Мой отец еще не видел Викторьена; он чуть ли не всем телом просунулся в жерло печи, раскладывая груши так, чтобы они не касались одна другой. Всякий раз, как он глубоко залезал в печь, меня охватывала жуткий страх: я боялась, что он там сгорит, хотя на самом деле угли уже не давали большого жара, который ушел на выпечку нескольких противней ржаных хлебов.
— Отец! — крикнула я. — Тут Викторьен пришел.

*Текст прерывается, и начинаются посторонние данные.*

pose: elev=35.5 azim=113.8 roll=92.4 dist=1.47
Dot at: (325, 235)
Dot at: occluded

Наконец он обернул к нам побагровевшее лицо с налитыми кровью глазами:
— Что такое?
— Он идет вниз.
Старик вошел в пекарню, за ним показалась моя мать. Помещение было достаточно большим, чтобы вместить до пяти человек, и, когда его заполняли люди, оно уже совсем не казалось темным. Вдоль стен, над квашнями, тянулись низкие полки. Все деревенские семьи имели право выпекать здесь хлеб и сушить фрукты.
— Батильда вернулась! — объявил нам Викторьен.

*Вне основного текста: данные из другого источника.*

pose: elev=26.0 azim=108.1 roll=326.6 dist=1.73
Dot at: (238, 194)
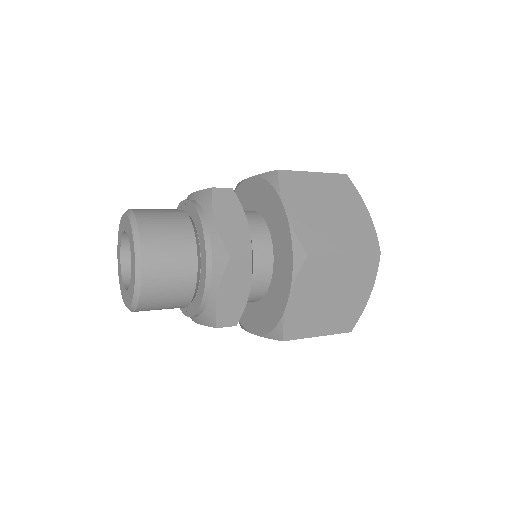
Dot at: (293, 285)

Ему пришлось повторить это дважды. Мы его не сразу поняли.
— Я всю ночь ее слышал. Она ходила по комнате… И кроила материи. Я ее не видел, только слыхал, как она щелкает ножницами…
По тому, как бережно он выговаривал эти слова, чувствовалось, что он относился к Батильде с нежной любовью.
— …Так вот до самого утра и возилась. Чинила одежду, звякала спицами, вздыхала. — Он помолчал и добавил: — Я пришел вас попросить: может, помолитесь за нее, раз она еще не обрела покой.
— Ну конечно, помолимся, — ответила мать. И спросила: — А… она говорила что-нибудь?
Старик нерешительно помолчал, потом признался:
— Она мне сказала, что Эрбер не должен якшаться с женщиной, в которую он влюблен. Это, мол, дурная женщина. И поручила мне сходить к нему, не откладывая, и передать ее слова.
— Что ж, иди… поучи его уму-разуму!
Когда старик ушел, мать прошептала:
— По крайней мере, он-то знает, где найти своего сына. — Вот уже семь месяцев, как мы не получали вестей от Леонара. — Даже после смерти от детей одни заботы. В гробу и то достанут. Подумать только, Батильда все еще мается! Но она-то хоть может наставить сына на путь истинный, все знает про него. А мы вот…
Она смотрела куда-то вдаль, и по бесконечной грусти ее взгляда можно было догадаться, что она и в самом деле ничего не видит.